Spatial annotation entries
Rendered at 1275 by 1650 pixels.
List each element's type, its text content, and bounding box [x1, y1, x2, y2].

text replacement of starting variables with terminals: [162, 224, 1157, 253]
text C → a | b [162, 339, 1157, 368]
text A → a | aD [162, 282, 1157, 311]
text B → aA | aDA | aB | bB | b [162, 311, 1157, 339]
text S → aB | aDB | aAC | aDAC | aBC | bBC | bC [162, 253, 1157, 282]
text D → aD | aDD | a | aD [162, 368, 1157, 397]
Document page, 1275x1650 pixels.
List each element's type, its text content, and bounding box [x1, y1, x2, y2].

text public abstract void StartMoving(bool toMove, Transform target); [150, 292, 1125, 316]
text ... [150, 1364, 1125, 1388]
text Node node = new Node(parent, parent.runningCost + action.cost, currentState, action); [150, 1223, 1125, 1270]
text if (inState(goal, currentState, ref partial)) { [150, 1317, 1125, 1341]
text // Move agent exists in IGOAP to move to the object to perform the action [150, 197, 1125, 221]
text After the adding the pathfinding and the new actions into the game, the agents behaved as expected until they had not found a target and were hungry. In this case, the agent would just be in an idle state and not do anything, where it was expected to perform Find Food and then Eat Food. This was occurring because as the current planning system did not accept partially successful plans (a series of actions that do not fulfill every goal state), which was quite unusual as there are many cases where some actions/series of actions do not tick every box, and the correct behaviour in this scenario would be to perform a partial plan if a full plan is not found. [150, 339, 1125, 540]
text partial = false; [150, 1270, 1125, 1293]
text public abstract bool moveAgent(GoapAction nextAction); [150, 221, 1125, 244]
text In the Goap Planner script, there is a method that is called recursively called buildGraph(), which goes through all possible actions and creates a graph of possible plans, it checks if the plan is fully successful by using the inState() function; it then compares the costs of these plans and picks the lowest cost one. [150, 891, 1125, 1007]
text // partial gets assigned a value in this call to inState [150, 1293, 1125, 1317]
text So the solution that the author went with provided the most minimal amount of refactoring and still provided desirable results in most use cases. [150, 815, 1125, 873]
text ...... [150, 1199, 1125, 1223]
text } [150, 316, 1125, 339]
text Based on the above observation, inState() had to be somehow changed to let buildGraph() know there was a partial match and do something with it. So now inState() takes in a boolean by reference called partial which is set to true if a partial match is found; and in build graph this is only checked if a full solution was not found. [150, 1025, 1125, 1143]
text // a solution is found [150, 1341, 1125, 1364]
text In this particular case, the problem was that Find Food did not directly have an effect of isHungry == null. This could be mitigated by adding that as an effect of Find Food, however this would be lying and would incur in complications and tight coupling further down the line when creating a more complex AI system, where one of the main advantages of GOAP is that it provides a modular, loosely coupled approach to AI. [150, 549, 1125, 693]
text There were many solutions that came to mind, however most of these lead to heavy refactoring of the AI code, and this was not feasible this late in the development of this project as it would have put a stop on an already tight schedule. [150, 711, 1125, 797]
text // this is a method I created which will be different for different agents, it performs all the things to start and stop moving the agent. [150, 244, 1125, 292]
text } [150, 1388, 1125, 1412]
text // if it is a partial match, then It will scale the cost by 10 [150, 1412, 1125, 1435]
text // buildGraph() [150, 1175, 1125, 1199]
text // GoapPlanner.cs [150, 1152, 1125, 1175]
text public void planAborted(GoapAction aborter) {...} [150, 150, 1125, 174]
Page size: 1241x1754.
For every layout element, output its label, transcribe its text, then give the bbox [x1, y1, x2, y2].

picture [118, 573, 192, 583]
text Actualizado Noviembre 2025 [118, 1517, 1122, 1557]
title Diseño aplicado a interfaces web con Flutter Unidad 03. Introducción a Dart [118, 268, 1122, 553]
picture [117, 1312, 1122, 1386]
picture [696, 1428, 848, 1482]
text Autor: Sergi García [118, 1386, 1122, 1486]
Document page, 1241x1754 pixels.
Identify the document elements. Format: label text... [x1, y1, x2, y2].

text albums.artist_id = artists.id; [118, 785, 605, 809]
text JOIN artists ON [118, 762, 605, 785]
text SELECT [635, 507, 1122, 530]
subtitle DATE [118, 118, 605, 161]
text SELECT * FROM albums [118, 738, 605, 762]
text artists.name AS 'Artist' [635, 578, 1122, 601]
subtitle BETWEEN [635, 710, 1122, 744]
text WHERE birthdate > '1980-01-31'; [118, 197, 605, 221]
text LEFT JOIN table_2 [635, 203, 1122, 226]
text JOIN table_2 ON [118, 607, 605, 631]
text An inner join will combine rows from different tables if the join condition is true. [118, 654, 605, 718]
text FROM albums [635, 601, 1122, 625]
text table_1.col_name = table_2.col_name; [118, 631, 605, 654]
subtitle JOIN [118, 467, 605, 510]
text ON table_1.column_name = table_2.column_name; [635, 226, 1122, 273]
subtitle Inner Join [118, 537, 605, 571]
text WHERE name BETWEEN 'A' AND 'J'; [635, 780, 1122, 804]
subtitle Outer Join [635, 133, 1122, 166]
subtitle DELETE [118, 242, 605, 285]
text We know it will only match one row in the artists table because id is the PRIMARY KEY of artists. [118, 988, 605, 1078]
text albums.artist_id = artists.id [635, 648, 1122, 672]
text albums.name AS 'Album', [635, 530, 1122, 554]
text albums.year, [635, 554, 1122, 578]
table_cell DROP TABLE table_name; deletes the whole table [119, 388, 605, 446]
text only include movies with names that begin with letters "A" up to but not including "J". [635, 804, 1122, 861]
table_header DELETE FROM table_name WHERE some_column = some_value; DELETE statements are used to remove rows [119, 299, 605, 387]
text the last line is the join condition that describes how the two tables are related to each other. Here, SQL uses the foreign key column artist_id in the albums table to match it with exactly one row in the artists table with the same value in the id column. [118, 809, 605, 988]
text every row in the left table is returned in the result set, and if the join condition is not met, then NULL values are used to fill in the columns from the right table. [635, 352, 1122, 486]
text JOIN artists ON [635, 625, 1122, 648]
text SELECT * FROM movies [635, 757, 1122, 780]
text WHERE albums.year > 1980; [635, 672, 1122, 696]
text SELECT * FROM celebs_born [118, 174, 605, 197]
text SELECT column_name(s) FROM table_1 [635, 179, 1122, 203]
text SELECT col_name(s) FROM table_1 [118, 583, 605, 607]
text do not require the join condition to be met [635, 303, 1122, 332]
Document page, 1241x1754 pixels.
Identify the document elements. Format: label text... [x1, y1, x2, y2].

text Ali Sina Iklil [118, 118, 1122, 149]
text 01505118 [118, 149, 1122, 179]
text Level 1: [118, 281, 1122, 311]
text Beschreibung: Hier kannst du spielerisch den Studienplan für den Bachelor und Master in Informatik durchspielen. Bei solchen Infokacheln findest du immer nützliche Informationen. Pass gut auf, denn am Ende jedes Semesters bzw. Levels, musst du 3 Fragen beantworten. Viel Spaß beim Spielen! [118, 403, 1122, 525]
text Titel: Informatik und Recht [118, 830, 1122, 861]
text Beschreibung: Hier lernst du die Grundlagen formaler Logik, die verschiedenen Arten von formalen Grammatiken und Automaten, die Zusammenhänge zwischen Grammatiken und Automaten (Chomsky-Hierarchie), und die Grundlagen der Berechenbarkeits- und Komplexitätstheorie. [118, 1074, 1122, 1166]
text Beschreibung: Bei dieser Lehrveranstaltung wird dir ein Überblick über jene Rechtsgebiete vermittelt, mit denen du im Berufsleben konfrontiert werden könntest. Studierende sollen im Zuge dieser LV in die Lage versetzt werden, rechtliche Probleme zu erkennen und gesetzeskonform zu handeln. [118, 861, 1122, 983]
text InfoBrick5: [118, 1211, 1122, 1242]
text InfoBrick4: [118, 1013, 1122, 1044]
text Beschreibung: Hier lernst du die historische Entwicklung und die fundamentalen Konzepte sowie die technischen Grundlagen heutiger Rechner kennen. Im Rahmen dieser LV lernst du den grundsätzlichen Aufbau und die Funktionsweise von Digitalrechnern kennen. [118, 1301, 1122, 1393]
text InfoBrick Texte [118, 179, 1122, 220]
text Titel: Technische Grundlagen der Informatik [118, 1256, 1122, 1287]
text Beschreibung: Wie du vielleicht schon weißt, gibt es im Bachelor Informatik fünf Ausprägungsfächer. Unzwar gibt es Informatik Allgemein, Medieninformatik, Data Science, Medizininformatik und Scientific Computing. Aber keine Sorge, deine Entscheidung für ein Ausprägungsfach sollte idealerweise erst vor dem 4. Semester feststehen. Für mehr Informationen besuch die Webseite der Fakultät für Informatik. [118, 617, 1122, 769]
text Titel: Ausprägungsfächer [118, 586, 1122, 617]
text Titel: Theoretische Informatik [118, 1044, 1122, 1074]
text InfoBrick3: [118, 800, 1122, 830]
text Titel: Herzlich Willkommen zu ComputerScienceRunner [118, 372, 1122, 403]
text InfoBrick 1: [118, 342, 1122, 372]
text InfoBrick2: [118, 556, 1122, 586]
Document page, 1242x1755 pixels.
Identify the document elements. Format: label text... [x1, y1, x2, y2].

_Exercise task_.
Repeat verbatim the data from the line containing "text Ali Sina Iklil [118, 118, 1122, 149]" through the line containing "text Level 1: [118, 281, 1122, 311]", both of those lines included.

_Result of this task_.
text Ali Sina Iklil [118, 118, 1122, 149]
text 01505118 [118, 149, 1122, 179]
text Level 1: [118, 281, 1122, 311]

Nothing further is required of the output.